When being exposed to another culture, it can be intimidating, especially as I did not want want to do or say something that might make the person feel offended. However, I learned the phrase (ichigo-icie一期一会 ) meaning that our experience is a once in a lifetime chance and to make the most of that one encounter.
Learning and embracing the Japanese culture was both scary and exciting and the sensei and other guests really appreciate new guests trying to learn their culture even though if small mistakes do happen. They already understood that it wasn’t intentional. I went home carrying this important lesson and also wanted to create a recipe that reflected my first tea ceremony experience. Now onto the recipe!
I loved this recipe for its simplicity and it reminds me of my first tea ceremony experience. This recipe is from Kimiko’s book The chopstick diet (though, I’m not a fan of the word “diet” anywayyyy). I experimented by using a small amount of rosewater. The rosewater brings an exotic floral scent and florid taste which compliments the matcha making it a light treat to enjoy. I often hear from a lot of people that matcha tastes extremely bitter. It’s important to notice that there are two different types of matcha. Cooking grade matcha which is used for cooking, making lattes or smoothies and ceremonial grade which is specifically used for tea ceremonies and if you want to drink matcha with no added ingredients (which I will talk about in the next post).
Rosewater creme green tea
- 2 teaspoons of toasted sesame seeds
- 1.5 – 2.0 teaspoons of matcha ( green tea powder)
- 1 teaspoon of rosewater
- 2 tablespoons brown sugar 300ml soy milk
- 1/2 agar agar (or powdered form)
- Step 1 Put the sesame seeds in a mortar and grind with the pestle until smooth. Add the matcha and brown sugar and continue to grind until the mixture becomes uniform and smooth.
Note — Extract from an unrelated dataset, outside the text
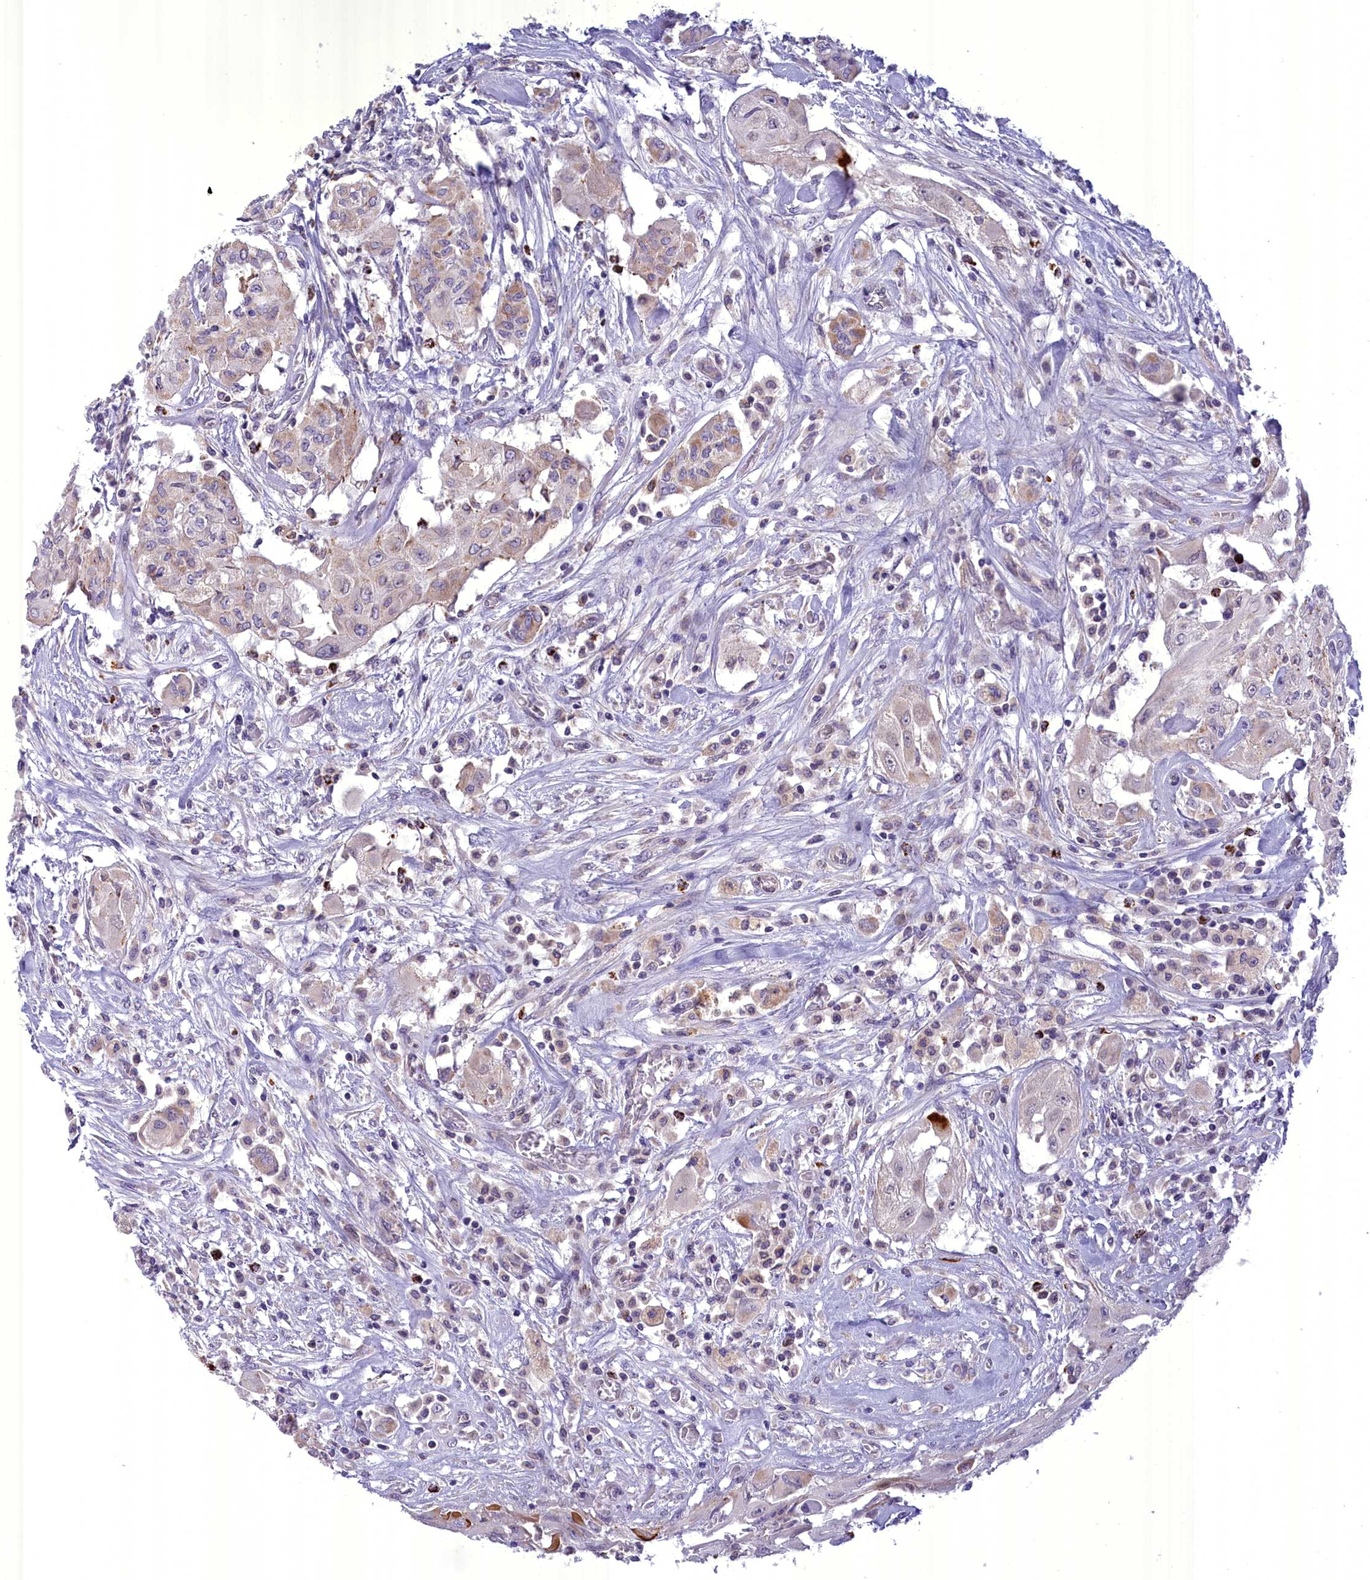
{"staining": {"intensity": "negative", "quantity": "none", "location": "none"}, "tissue": "thyroid cancer", "cell_type": "Tumor cells", "image_type": "cancer", "snomed": [{"axis": "morphology", "description": "Papillary adenocarcinoma, NOS"}, {"axis": "topography", "description": "Thyroid gland"}], "caption": "Tumor cells show no significant staining in thyroid cancer (papillary adenocarcinoma).", "gene": "FAM149B1", "patient": {"sex": "female", "age": 59}}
- Step 2 Dissolve the agar in a little bowl with a tablespoon of soymilk. In a heatproof bowl, mix the rest of the soy milk with the tea mixture and add the agar-agar. Cover the bowl with a piece of clingfilm and microwave on medium for 90 seconds stirring a couple of times.
- Step 3 Remove the clingfilm and pour in into two serving glasses. Let them cool to room temperature and then refrigerate. Place a raspberry in the centre of each glass and serve (for three servings, multiply quantities by a third.)